TASK TO COMPLETE
Down to the last line, transcribe the records verbatim and exclude the images.

DATASET RECORDS
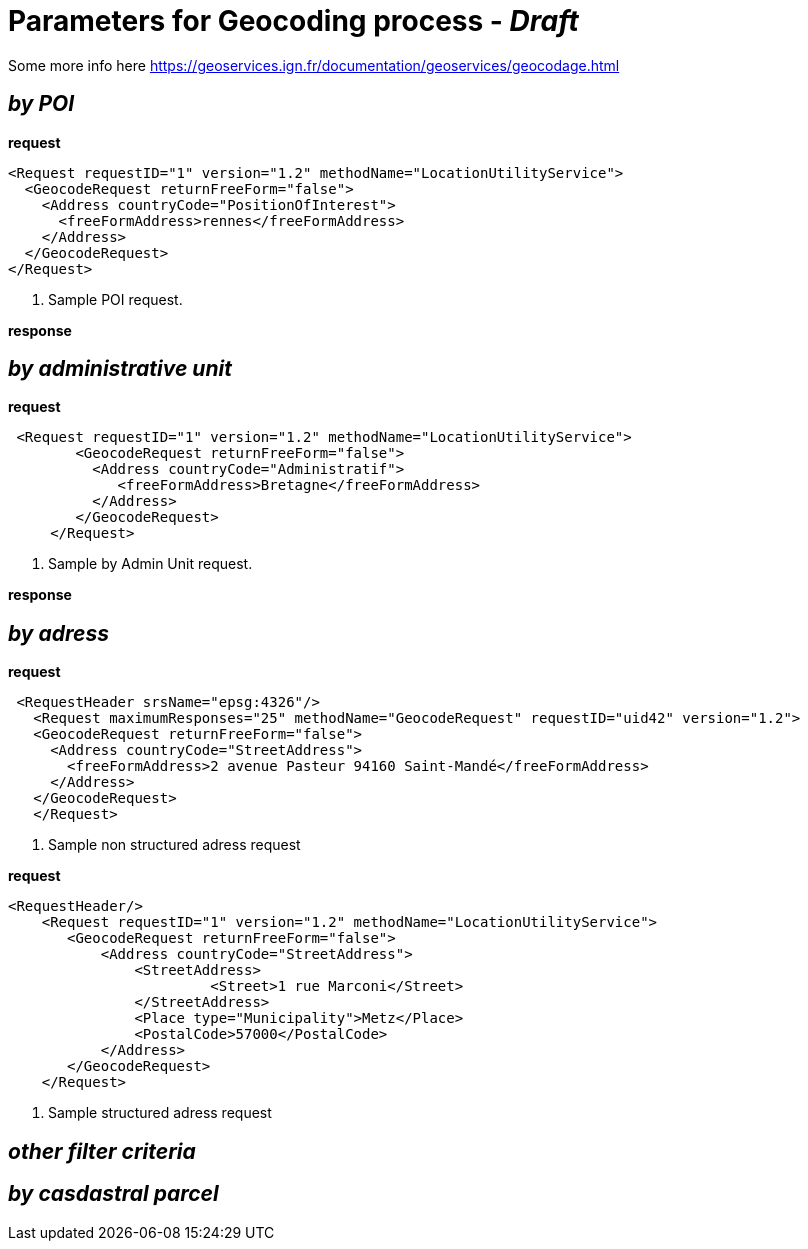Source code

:= Parameters for Geocoding process - _Draft_

Some more info here https://geoservices.ign.fr/documentation/geoservices/geocodage.html

== _by POI_
*request*
[source,xml]
----
<Request requestID="1" version="1.2" methodName="LocationUtilityService">
  <GeocodeRequest returnFreeForm="false">
    <Address countryCode="PositionOfInterest">
      <freeFormAddress>rennes</freeFormAddress>
    </Address>
  </GeocodeRequest>
</Request>
----
<1> Sample POI request.

*response*


== _by administrative unit_

*request*
[source,xml]
----
 <Request requestID="1" version="1.2" methodName="LocationUtilityService">
        <GeocodeRequest returnFreeForm="false">
          <Address countryCode="Administratif">
             <freeFormAddress>Bretagne</freeFormAddress>
          </Address>
        </GeocodeRequest>
     </Request>
----
<2> Sample by Admin Unit request.

*response*


== _by adress_
*request*
[source,xml]
----
 <RequestHeader srsName="epsg:4326"/>
   <Request maximumResponses="25" methodName="GeocodeRequest" requestID="uid42" version="1.2">
   <GeocodeRequest returnFreeForm="false">
     <Address countryCode="StreetAddress">
       <freeFormAddress>2 avenue Pasteur 94160 Saint-Mandé</freeFormAddress>
     </Address>
   </GeocodeRequest>
   </Request>
----
<3> Sample non structured adress request

*request*
[source,xml]
----
<RequestHeader/>
    <Request requestID="1" version="1.2" methodName="LocationUtilityService">
       <GeocodeRequest returnFreeForm="false">
           <Address countryCode="StreetAddress">
               <StreetAddress>
                        <Street>1 rue Marconi</Street>
               </StreetAddress>
               <Place type="Municipality">Metz</Place>
               <PostalCode>57000</PostalCode>
           </Address>
       </GeocodeRequest>
    </Request>
----
<4> Sample structured adress request

== _other filter criteria_


== _by casdastral parcel_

TASK OUTPUT
Source code

:= Parameters for Geocoding process - _Draft_

Some more info here https://geoservices.ign.fr/documentation/geoservices/geocodage.html

== _by POI_
*request*
[source,xml]
----
<Request requestID="1" version="1.2" methodName="LocationUtilityService">
  <GeocodeRequest returnFreeForm="false">
    <Address countryCode="PositionOfInterest">
      <freeFormAddress>rennes</freeFormAddress>
    </Address>
  </GeocodeRequest>
</Request>
----
<1> Sample POI request.

*response*


== _by administrative unit_

*request*
[source,xml]
----
 <Request requestID="1" version="1.2" methodName="LocationUtilityService">
        <GeocodeRequest returnFreeForm="false">
          <Address countryCode="Administratif">
             <freeFormAddress>Bretagne</freeFormAddress>
          </Address>
        </GeocodeRequest>
     </Request>
----
<2> Sample by Admin Unit request.

*response*


== _by adress_
*request*
[source,xml]
----
 <RequestHeader srsName="epsg:4326"/>
   <Request maximumResponses="25" methodName="GeocodeRequest" requestID="uid42" version="1.2">
   <GeocodeRequest returnFreeForm="false">
     <Address countryCode="StreetAddress">
       <freeFormAddress>2 avenue Pasteur 94160 Saint-Mandé</freeFormAddress>
     </Address>
   </GeocodeRequest>
   </Request>
----
<3> Sample non structured adress request

*request*
[source,xml]
----
<RequestHeader/>
    <Request requestID="1" version="1.2" methodName="LocationUtilityService">
       <GeocodeRequest returnFreeForm="false">
           <Address countryCode="StreetAddress">
               <StreetAddress>
                        <Street>1 rue Marconi</Street>
               </StreetAddress>
               <Place type="Municipality">Metz</Place>
               <PostalCode>57000</PostalCode>
           </Address>
       </GeocodeRequest>
    </Request>
----
<4> Sample structured adress request

== _other filter criteria_


== _by casdastral parcel_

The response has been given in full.